_SELECTION_:
(begin)

In the previous article we looked at the view which says this “sin” is apostasy, the loss of salvation. In this second article in the series, we look at the view which says it is blasphemy of the Holy Spirit.

Blasphemy of the Holy Spirit

Others say the “sin unto death” is blasphemy against the Holy Spirit. This view finds its most able proponent in John Stott. His arguments are as follows.

The brother about whom John speaks is not a Christian man. The term brother is being used in “the broader sense of a ‘neighbor’ or of a nominal Christian, a church member who professes to be a ‘brother’” but who in reality is a counterfeit (John R. W. Stott, The Epistles of John: An Introduction and Commentary [Grand Rapids: Eerdmans, 1976], 190). He appeals to 1 John 2:9-11 for an example of this broad use of the term. Also, how can a Christian with eternal “life” (1 John 3:14) be given “life” as John affirms? “How can you give life to one who is already alive? This man is not a Christian, for Christians do not fall into death when they fall into sin” (189). Stott agrees with Marshall that both the “life” and “death” of which John speaks are spiritual and eternal in nature.

(end)

[Items listed in a dataset]
(begin)

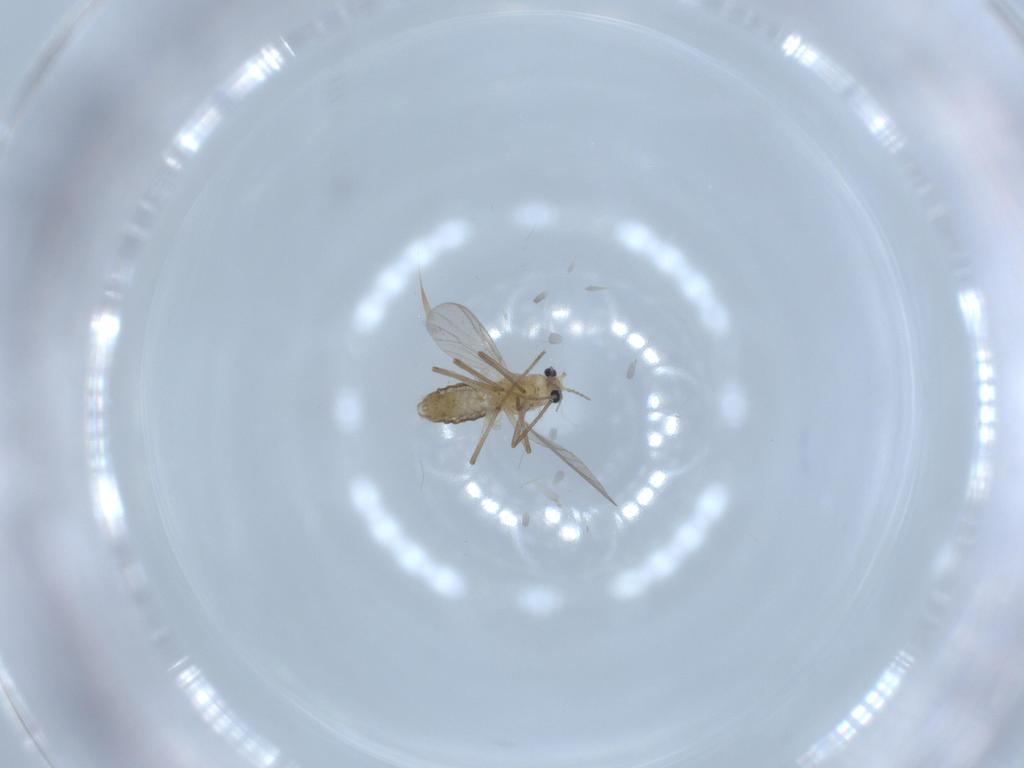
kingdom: Animalia
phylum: Arthropoda
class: Insecta
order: Diptera
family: Chironomidae
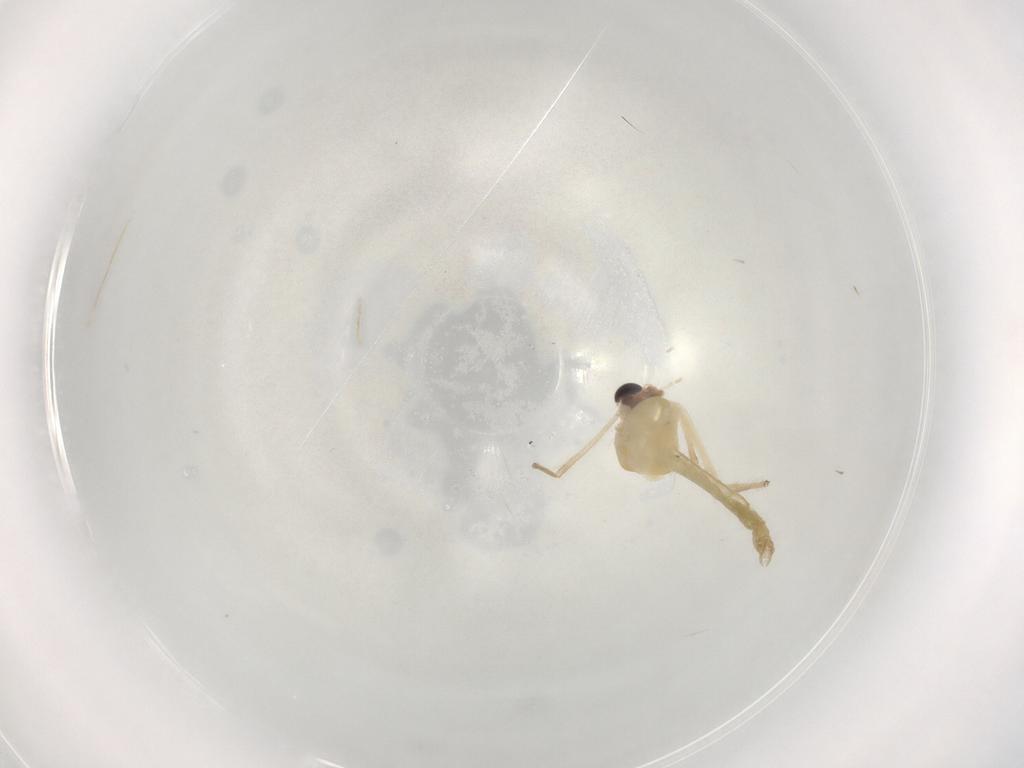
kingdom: Animalia
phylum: Arthropoda
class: Insecta
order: Diptera
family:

(end)

_STATED PROBLEM_: From the commentary on the "sin unto death" above, reproduce word for word the stretch that begins at the words containing "In the previous" and ends after "of the Holy Spirit.".

_FULL OUTPUT_:
In the previous article we looked at the view which says this “sin” is apostasy, the loss of salvation. In this second article in the series, we look at the view which says it is blasphemy of the Holy Spirit.